Days after the failure in Congress of a federal anti-counterfeiting measure that would have required online retail platforms like Amazon to conduct more stringent due diligence on their vendors, Amazon filed 13 lawsuits against alleged counterfeiters doing business on its site.
The lawsuits, filed in federal court Thursday in Seattle in partnership with T-shirt maker Hanes, contend that a variety of businesses and unnamed individuals are selling counterfeit Hanes- and Champion-branded merchandise on Amazon’s Marketplace platform for third-party vendors. The suits are the latest in dozens of cases Amazon and major brands like Salvatore Ferragamo, Valentino and Vera Bradley have filed in recent years against alleged counterfeiters selling their wares on Amazon’s Marketplace platform.

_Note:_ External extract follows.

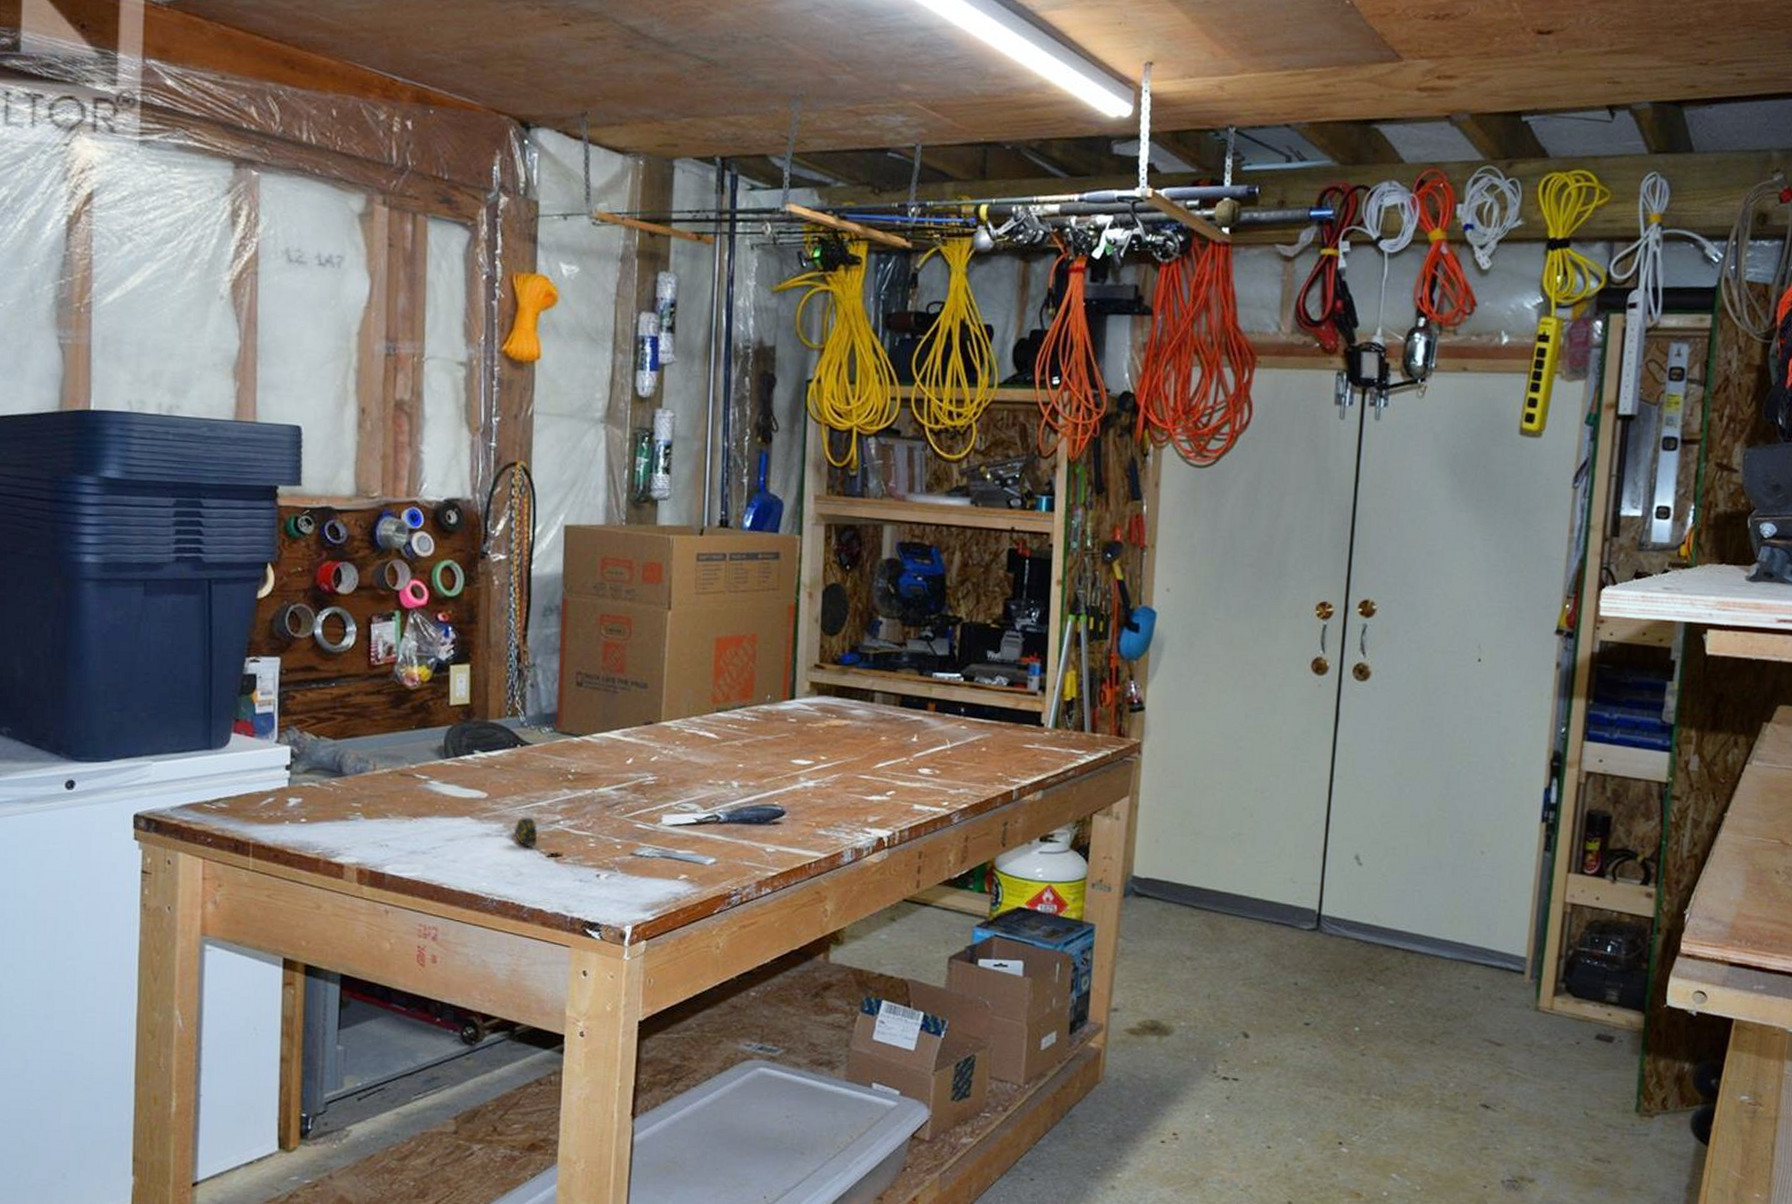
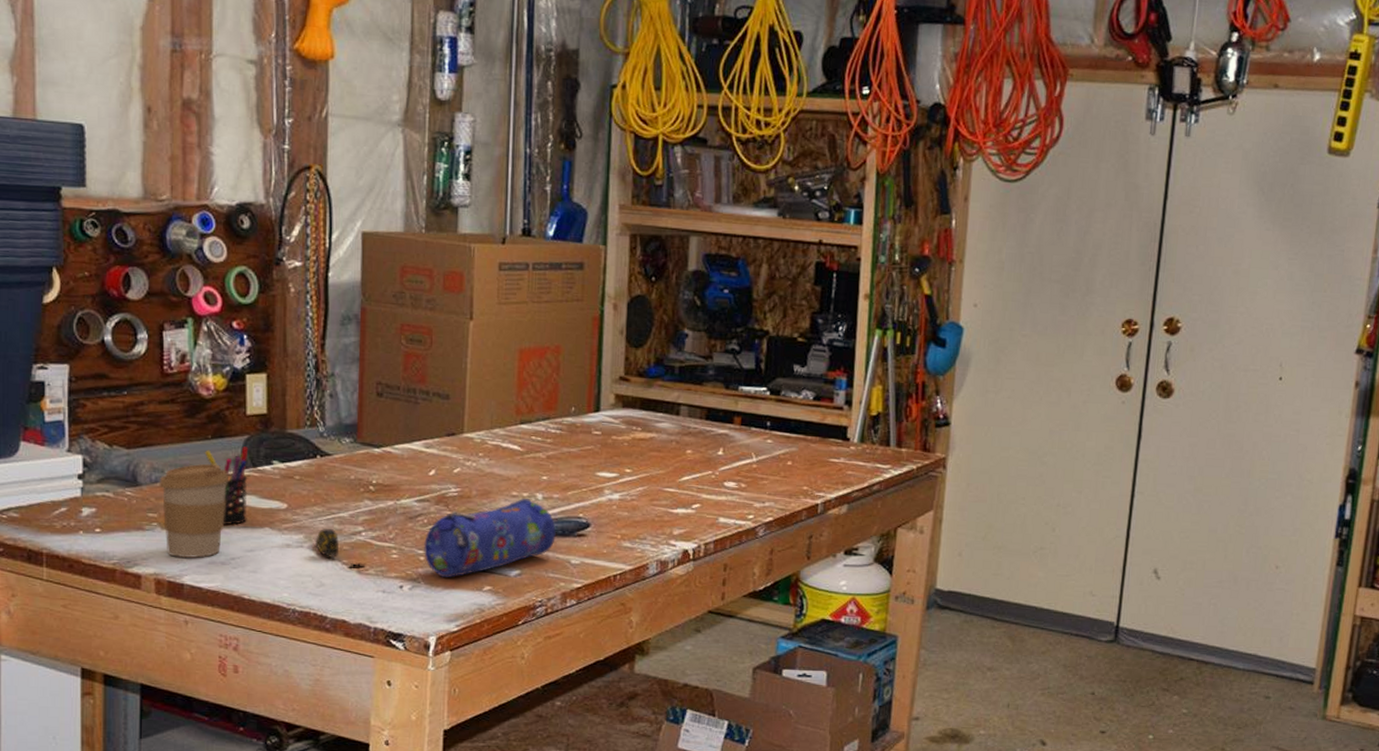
coffee cup: none [363,753,432,848] -> present [159,463,230,559]
pen holder: none [408,736,451,814] -> present [204,446,249,525]
pencil case: none [621,785,751,866] -> present [424,497,556,577]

Amazon has said such lawsuits are a key part of its anti-fraud efforts, on which it says it spent $700 million last year. The company says it also has robust screening mechanisms for potential sellers, including requiring them to provide government-issued ID and credit card information before they’re allowed to open an account. Only 6% of prospective vendors pass Amazon’s screening protocols, the company said in a report last month. Brands can petition Amazon to remove listings that violate their intellectual property, and Amazon says it uses software to catch suspicious listings before they’re posted, announcing last month it had blocked 10 billion suspect listings, including some for potential counterfeit.
But a review of those previously filed lawsuits shows Amazon often has struggled to determine who it is suing when defendants use false or misleading information to register for Amazon Marketplace accounts. That can lead to judgments against anonymous vendors that are difficult to enforce.
Consumer-protection groups long have said Amazon’s supervision of its sprawling third-party marketplace is scattershot. In February, the Environmental Protection Agency ordered Amazon for the third time in three years to stop allowing vendors to sell illegal pesticides. A California appellate court recently ruled Amazon is liable for defective merchandise sold on its platform, a case arising from a 2015 incident in which a hoverboard purchased from a third-party Amazon vendor burst into flames.
Amazon was at the forefront of efforts to defeat the federal anti-counterfeiting measure, called the Inform Consumers Act, The Washington Post reported. The act would have required companies like Amazon that allow third parties to sell merchandise on their websites to authenticate vendors’ identities.
The goal of the measure was to clamp down on the number of counterfeit, unsafe and stolen goods for sale online. Amazon’s lack of identity verification for vendors has enabled rogue merchants to escape detection, lawmakers said. Under the Inform Consumers Act, companies like Amazon could have faced civil penalties for failing to verify their vendors’ identities.
In opposing the measure, Amazon said it favored brick-and-mortar retailers over online sellers by creating onerous verification requirements. The bill also would have required Amazon to post the full names, phone numbers and physical and email addresses of high-volume sellers on product listings, a move Amazon said would have violated sellers’ privacy. The company did not respond to questions about why it chooses to pursue lawsuits against vendors whose identities the company is sometimes unable to confirm.
“The Amazon seller accounts used by Defendants to sell the counterfeit
products either use addresses that do not exist, or the individuals associated with those addresses do not match the names provided by the Defendants,” wrote federal district judge Ricardo Martinez in an order allowing Amazon and the Italian luxury-goods manufacturer to conduct additional discovery to try to learn just who they were suing.
Amazon sellers hawking allegedly counterfeit versions of the card game Dutch Blitz took similar steps to conceal their identities, according to a May 10 petition asking a judge to give Amazon more time to try to find the defendants, who listed a U.S. address on their Amazon account but appear to be “actually located in China.”
In a separate suit, lodged by Amazon and LED light manufacturer Nite Ize, investigators unsuccessfully tried to locate defendants at dozens of dud locations ostensibly linked to their names, including a Minnesota warehouse, a Maryland home and a Canadian town house “constructed of beige brick.”
Amazon has located some defendants, in which cases it has exacted legally binding agreements in which the vendors agree to stop selling counterfeit goods. Amazon and the brands also have recouped some costs.
In cases where defendants stay out of Amazon’s reach, judges can automatically rule in Amazon’s favor. Such rulings, which are common in trademark-violation suits, could come back to haunt defendants if they try to enter the U.S. or engage in other business dealings here, said University of Washington intellectual property professor Zahr Said.
But, she said, it’s unclear whether such judgments do anything to reduce the number of counterfeit goods sold on Amazon. It’s more likely, she said, that Amazon sees the value of such lawsuits in the signal they send to consumers, brands and lawmakers that Amazon takes anti-counterfeit enforcement seriously.
“If Amazon can point to its efforts, however pyrrhic, and say they’re doing everything they can, the likelihood that legislators are going to step in falls,” she said.